I noticed on the wall of a preschool class once a page explaining the reason behind the children creating self-portraits. These were typically drawn at the beginning of the year and the exercise repeated during the year. The notice described how a self-portrait is an opportunity for children to learn to understand themselves as well as others. It went on to say that self portraits were not limited to physical appearance and looked at the thoughts and emotions of the child. They gave insight into the child’s self-concept and was a great way for an adult to see a child through that child’s own eyes. At the end of the year they looked back at the self-portraits and were able to see how far they had come not only in their motor skills but their personal growth inside and out.

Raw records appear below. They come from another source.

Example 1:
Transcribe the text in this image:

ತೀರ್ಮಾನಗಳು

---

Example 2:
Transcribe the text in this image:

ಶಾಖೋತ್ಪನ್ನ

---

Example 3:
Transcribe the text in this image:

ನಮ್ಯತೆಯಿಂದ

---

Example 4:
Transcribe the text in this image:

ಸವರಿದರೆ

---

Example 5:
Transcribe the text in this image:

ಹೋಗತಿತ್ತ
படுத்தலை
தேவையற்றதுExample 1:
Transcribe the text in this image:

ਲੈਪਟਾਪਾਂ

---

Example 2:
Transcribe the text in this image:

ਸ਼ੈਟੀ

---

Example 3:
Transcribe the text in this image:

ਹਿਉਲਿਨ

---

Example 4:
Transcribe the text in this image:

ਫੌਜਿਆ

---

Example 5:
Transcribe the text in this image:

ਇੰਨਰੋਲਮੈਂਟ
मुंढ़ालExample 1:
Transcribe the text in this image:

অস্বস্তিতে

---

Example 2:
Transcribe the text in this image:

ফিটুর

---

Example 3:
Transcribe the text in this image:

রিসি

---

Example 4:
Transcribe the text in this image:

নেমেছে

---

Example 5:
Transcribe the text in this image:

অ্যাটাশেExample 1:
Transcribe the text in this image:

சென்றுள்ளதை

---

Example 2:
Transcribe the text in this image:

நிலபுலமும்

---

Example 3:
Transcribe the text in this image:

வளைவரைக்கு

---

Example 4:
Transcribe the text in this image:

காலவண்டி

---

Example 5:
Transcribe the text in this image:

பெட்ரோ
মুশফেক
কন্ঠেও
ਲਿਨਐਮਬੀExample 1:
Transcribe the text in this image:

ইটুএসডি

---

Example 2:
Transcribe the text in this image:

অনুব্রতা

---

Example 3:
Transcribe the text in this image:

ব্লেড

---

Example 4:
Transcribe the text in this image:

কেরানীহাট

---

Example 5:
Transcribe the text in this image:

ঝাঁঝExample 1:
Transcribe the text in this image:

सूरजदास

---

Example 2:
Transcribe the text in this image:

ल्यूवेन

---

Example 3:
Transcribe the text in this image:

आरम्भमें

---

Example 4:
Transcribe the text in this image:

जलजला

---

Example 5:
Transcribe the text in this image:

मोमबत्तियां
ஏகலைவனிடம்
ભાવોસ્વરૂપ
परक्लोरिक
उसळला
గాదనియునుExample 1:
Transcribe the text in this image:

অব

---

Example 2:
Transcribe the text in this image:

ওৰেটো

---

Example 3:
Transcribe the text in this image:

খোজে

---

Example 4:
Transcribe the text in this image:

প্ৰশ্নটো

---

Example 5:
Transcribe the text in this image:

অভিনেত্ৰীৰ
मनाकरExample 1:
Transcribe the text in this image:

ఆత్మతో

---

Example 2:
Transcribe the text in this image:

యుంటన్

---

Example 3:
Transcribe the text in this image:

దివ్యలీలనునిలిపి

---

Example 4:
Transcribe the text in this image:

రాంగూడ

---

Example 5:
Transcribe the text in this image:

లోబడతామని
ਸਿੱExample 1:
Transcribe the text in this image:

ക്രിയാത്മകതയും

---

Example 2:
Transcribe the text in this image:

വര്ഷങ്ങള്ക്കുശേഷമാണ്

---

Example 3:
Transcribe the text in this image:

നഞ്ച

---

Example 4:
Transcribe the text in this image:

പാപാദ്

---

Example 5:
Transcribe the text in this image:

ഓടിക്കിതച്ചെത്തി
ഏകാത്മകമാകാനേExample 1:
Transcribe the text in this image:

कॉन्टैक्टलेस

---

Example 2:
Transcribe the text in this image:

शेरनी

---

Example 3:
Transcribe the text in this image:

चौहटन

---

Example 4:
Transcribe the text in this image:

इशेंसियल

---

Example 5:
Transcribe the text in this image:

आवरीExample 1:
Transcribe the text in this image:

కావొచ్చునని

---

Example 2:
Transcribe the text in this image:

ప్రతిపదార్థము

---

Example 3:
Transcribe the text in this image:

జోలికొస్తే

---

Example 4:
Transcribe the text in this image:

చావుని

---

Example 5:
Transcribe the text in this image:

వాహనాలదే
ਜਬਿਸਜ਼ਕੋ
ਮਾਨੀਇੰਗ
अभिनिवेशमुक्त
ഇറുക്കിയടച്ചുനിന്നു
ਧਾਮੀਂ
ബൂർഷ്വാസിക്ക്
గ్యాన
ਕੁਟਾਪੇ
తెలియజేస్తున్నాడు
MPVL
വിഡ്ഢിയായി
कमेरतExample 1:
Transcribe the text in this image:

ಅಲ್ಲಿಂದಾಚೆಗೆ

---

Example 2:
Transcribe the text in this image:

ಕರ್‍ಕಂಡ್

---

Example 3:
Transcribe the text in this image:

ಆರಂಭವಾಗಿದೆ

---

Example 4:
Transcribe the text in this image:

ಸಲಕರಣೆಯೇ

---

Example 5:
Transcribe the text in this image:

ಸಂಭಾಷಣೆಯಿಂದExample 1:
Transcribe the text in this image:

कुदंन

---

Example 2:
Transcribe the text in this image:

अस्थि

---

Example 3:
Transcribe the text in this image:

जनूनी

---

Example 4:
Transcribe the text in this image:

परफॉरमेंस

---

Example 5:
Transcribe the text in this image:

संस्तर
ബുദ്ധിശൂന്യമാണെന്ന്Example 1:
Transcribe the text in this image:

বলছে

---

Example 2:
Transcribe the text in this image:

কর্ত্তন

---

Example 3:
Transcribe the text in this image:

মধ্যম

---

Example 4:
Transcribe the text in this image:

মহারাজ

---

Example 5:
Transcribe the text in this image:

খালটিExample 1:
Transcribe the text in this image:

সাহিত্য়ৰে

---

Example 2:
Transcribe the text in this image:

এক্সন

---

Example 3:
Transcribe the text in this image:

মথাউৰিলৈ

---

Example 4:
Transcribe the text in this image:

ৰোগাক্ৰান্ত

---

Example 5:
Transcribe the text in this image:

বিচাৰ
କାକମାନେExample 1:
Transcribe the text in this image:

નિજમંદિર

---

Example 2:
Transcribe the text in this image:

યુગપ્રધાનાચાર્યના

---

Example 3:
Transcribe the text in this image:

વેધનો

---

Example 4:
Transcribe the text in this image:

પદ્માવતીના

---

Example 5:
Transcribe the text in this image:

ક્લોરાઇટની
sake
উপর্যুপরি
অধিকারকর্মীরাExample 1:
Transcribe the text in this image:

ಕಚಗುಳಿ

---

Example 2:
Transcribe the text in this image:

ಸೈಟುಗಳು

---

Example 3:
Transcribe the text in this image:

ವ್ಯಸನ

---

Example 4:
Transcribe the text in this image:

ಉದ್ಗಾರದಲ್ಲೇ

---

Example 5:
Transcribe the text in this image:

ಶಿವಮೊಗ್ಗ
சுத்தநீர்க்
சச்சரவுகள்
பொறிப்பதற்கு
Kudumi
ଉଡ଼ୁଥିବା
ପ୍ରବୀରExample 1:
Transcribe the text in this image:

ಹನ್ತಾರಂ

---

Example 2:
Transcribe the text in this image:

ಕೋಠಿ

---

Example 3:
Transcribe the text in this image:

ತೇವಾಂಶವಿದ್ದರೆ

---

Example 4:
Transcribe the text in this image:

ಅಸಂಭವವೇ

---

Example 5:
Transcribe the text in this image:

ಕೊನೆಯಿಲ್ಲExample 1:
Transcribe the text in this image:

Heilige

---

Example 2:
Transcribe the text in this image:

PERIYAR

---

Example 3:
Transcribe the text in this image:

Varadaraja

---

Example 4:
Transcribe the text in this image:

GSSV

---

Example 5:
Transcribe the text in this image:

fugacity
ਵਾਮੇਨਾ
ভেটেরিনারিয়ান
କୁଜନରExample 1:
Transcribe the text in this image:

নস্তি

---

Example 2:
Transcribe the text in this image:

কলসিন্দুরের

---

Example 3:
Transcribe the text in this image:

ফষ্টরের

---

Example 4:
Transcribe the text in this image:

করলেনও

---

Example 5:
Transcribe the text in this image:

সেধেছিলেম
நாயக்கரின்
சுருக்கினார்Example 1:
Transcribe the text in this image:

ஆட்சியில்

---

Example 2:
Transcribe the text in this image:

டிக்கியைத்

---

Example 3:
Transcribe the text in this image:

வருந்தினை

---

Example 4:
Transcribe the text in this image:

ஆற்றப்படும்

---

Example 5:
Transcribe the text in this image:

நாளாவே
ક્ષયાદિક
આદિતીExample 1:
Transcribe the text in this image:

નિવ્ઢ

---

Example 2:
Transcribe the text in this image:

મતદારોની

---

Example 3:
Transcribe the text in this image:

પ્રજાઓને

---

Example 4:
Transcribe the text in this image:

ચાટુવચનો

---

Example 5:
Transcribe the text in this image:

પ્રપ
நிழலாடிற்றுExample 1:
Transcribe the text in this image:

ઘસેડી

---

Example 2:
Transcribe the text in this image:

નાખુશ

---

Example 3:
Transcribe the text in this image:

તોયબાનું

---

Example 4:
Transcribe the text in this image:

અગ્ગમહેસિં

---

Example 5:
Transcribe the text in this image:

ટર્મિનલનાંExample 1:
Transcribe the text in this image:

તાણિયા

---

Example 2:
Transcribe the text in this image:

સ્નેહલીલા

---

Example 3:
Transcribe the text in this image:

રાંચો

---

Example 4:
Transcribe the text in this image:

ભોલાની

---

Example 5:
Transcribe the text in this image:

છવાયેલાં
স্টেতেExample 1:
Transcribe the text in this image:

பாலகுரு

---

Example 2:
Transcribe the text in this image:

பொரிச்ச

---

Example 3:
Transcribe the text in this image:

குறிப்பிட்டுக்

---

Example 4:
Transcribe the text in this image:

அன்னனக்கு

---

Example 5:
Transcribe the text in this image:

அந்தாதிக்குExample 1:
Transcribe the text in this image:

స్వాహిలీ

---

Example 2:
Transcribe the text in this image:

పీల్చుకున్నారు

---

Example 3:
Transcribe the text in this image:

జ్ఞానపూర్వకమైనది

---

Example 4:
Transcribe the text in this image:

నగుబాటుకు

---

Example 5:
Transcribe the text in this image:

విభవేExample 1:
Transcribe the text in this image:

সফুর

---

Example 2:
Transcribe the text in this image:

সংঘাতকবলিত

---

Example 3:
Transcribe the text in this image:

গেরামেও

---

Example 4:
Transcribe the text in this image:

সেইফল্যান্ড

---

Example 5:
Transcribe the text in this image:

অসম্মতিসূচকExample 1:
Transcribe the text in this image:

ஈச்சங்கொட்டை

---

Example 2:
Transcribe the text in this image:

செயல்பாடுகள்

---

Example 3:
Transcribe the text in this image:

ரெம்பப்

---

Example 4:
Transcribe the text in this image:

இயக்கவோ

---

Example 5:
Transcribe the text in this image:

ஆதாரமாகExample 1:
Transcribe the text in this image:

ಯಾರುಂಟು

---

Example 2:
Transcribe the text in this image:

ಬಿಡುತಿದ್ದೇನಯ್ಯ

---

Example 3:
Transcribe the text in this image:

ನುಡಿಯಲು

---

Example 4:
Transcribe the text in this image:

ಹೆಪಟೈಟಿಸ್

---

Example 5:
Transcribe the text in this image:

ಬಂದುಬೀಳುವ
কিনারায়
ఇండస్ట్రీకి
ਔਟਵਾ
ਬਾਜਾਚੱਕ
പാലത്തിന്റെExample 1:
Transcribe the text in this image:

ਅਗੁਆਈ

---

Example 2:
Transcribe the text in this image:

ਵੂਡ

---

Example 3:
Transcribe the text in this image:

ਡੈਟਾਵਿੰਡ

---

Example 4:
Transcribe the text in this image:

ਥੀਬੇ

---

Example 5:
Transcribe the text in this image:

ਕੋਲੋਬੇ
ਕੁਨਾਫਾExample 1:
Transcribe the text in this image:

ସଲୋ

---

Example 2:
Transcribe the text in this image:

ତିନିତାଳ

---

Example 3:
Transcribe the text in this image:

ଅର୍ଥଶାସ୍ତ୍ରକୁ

I wonder how we would draw ourselves if we had the opportunity at the beginning of each year, or even every other month and we were able to look back on our progress some time later? I wonder how we would draw each other? We don’t often see ourselves the way others do. I had a conversation with someone once about partners holding a mirror to each other and being able to see themselves through their partners eyes. I am a big fan of this as my belief is that any relationship, romantic or otherwise, is an opportunity to grow as a person and to encourage the other person in that relationship to grow as well, the intention being for both people to ultimately become better versions of themselves.
During a yoga class the teacher read a passage which included the following quote “seeing yourself through honesty can be jarring and tough, it can even temporarily cause imbalance in your life. It is hard work to open yourself up to release your burdens… it may hurt at first, but it is ultimately for your highest good.”
Who do you see in the mirror? The programming of our self-image and how we describe ourselves begins very early in life. During our first six years we passively absorb and believe what is passed on to us from the outside world. Over time a social mask is formed often causing us to lose sight of who we really are. Many of us end up a half version of our real self. We forget or don’t realise who we are meant to be. Aristotle the Greek Philosopher said “The best life is spent trying to understand who one’s self is and become it.”
Perhaps the first key to ‘becoming’ who we really are is to learn and understand who we really are. This is where we shift our focus inwards.
Do we have so much clutter in our lives and clutter in our minds that we do not allow ourselves to focus on what is really important? Do we give ourselves chances to grow instead embarking on a lifetime of self-sabotage?
I remember a time when Ben questioned everything. He questioned what was going on in his life, what his values were, who he really was, and he became very in touch with how he was feeling from day to day. I remember how challenging it was for him at times and is for so many young people trying to navigate their way through these years of self-discovery.
Sadly, it seems we all go through this period and then some years later we forget that we had already taken those first crucial steps to getting to know our real selves. Life becomes ‘busy’ and everything else becomes a priority.
And then, occasionally, something happens.
A life changing circumstance… either within or out of our control.
A ‘wake up’ call so to speak and we are forced to once again look in the mirror and see past the physical self to something much deeper. A truer version of who we have become.
This is never a bad thing… whether we like what we see or not.